Eddy mengakui saat ini Indonesia menghadapi sejumlah kendala di depan mata seperti surplus listrik di sejumlah daerah, tarif yang lebih mahal, kebutuhan investasi yang tinggi dan permasalahan jaringan & transmisi.

"Namun saya tegaskan bahwa permasalahan ini bukan tidak ada jalan keluarnya, apalagi sejumlah opsi untuk menyelesaikan masalah-masalah ini telah dibahas oleh pihak pemerintah, pelaku usaha maupun kami di Komisi VII DPR RI. Tinggal dilaksanakan dan harus dilaksanakan segera," lanjut politisi dengan pengalaman berkarir selama 20 tahun di sejumlah lembaga perbankan internasional.

Faktanya, lanjut Eddy, tahun 2023 investasi sektor energi terbarukan relatif rendah.
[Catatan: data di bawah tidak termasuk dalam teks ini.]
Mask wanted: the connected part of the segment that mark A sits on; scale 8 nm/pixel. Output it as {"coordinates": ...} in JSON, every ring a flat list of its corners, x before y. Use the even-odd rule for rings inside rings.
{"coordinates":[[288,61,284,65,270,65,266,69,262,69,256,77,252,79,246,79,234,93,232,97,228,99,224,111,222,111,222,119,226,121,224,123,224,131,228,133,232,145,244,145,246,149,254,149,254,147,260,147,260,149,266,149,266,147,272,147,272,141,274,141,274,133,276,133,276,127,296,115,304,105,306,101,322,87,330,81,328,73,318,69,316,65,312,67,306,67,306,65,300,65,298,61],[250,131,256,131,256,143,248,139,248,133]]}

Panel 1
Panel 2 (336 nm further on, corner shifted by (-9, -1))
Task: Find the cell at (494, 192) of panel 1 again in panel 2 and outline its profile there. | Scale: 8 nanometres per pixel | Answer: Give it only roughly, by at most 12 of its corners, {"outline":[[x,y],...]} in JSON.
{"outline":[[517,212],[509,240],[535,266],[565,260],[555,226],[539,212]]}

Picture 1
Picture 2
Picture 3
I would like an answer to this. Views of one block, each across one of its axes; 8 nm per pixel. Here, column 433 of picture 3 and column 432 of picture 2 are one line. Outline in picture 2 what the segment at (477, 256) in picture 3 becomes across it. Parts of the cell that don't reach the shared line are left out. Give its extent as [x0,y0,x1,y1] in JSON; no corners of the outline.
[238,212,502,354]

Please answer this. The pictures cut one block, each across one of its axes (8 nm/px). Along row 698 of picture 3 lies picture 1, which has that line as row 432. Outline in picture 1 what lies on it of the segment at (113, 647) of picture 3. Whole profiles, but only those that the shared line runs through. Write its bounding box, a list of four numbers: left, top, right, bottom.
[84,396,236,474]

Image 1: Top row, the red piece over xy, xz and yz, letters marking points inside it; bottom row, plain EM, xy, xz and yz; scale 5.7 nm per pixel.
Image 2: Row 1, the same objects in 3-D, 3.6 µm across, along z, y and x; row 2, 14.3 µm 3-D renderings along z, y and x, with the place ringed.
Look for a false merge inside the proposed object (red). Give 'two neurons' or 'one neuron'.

Hal ini tentu tidak boleh terulang di tahun 2024 apalagi menjadi tren di tahun-tahun mendatang.

"Saya pribadi menilai bahwa para pengambil kebijakan perlu duduk bersama untuk merumuskan solusi dan capaian jangka pendek, sekaligus merancang platform teknis, finansial dan operasional untuk dijadikan panduan dalam mereduksi energi fosil dan meningkatkan penggunaan energi terbarukan," tutupnya.